The engagement of voters of all ages in 2008, based in Barack Obama's positive, simple message of hope and change, has changed to cynicism, pundit-based partisanship and a confused, fragmented society. This is a country where today, the most-reported fact about a candidate like Tammy Baldwin is that she is the first "out" lesbian to be elected to the U.S. Senate, even though Tammy has many qualifications in addition to her sexual preference. It is also a country where in many people's minds, the most notable thing about Barack Obama is that he is the nation's first black president.
Some Americans (though not many) really do make choices based on Big Bird, "binders," and feeling good, because they pressed the lever for a gay woman just because she's gay, or for a man who inexplicably thinks women won't become pregnant after a "legitimate rape" because he says "no abortion, ever," or blindly re-elect the person who's been their member of Congress since 1968. They have more comprehensive hiring standards at Hooters.
Together, all of these factors have created a situation in which the Treasury's "Debt to the Penny" page indicates every man, woman and child in this country owes nearly $52,000 in debt our government has already spent.
Income inequality is hardly what advocates on each side of the political spectrum argue. It's about waste and structural flaws that have created a situation where all levels of government expend $60,000 a year per every poor individual, against a national per-capita income of $41,560. I am fairly certain each of the 16.8 million people living in poverty in America who are not receiving their fair share of $1 trillion in annual expenditures, would appreciate receiving a $5,000 check each month; they are for certain not getting it and have never received it.
Literacy studies have not been updated since 2003, but as of that date, 14.5% of the adult U.S. population could not read well enough to understand a nutrition or medicine label, much less read and participate on PolicyMic. There are at least 1.5 million English-speaking inner-city residents who read, write and do math at a third or fourth grade level. They aren't going to get one of the 100 or 200 "green tech" jobs that may be available in their region any time soon.

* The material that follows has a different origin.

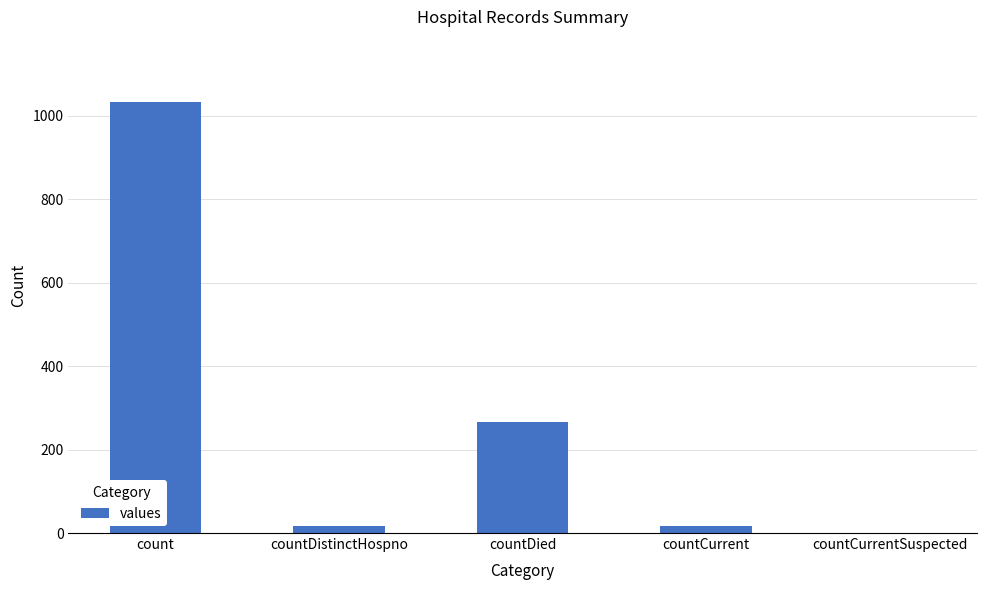

Where is the data nearest to the value 517?

countDied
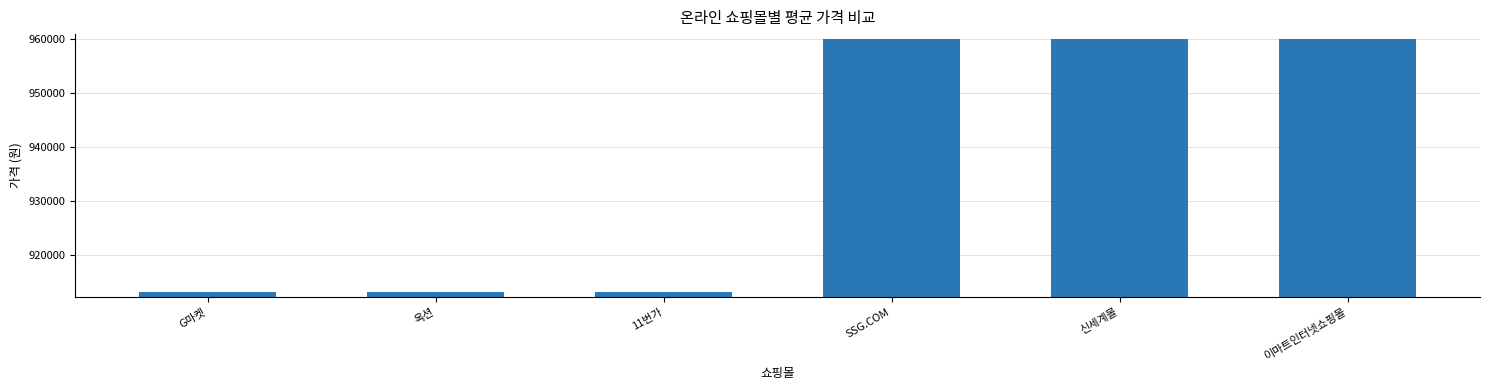

What is the average value?

936550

We have been at war for more than 10 years. We may be coming home from Afghanistan in 2014, but other conflicts are looming in which no sane person is eager to engage. By the way, super-savers who hope to cut all military spending: we have the largest military in the world and expend about $3,000 annually per capita on it. Social spending now slightly exceeds military spending by about $100 billion a year, but the $900 billion in military spending also represents about $55,000 per each person in poverty, too. I am sure these poor individuals would probably appreciate getting another monthly check for $4,483 as well. Cutting 100% of military spending today would reduce future debt payments by a fraction. That's how big the spending problem is.
These facts are more important than "the right to collective bargaining" in a city or state that can't make payroll two weeks from now. They are more important than free birth control pills from private insurance policies. They are more important than worrying about the pay gap between men and women, when 50% of recent college graduates of both genders don't have a job at all.

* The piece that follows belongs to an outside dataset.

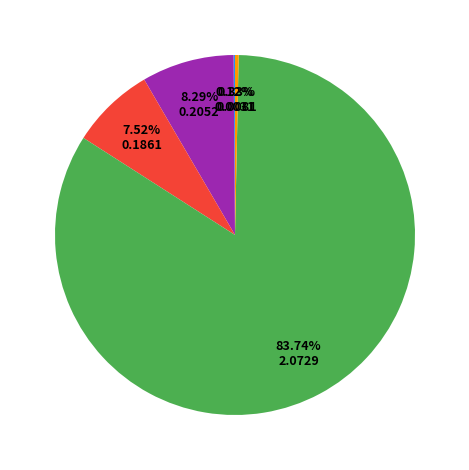

Is there a majority slice in this chart?

Yes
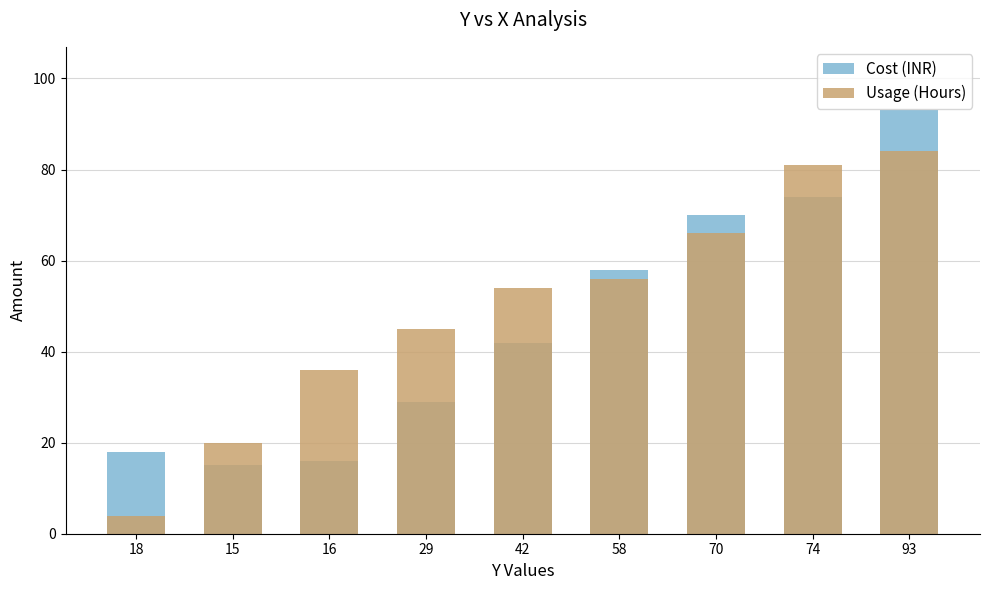

Where does the Usage (Hours) series first go above 54?

58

This is reality. This is why so many stayed home. They correctly estimated neither candidate would or could face this reality. We made this dysfunctional government, which is comprised of individuals who are paid (and many elected year after year) to do jobs at which significant numbers have failed miserably for decades.
Some states have begun to deal with their problems, with some success. Like it or not, we must go to work. The 86% of us who can read, write and do math above a third grade level, of all ages, from 18 to 80, black, white, Latino, Asian, immigrant (we are all immigrants - even Indians, many many generations ago), man, woman, gay and straight, must work together to fix it. The man at the top isn't the problem, and even having a woman at the top (ever?) probably won't help right now. The hope and change has to come from all of us.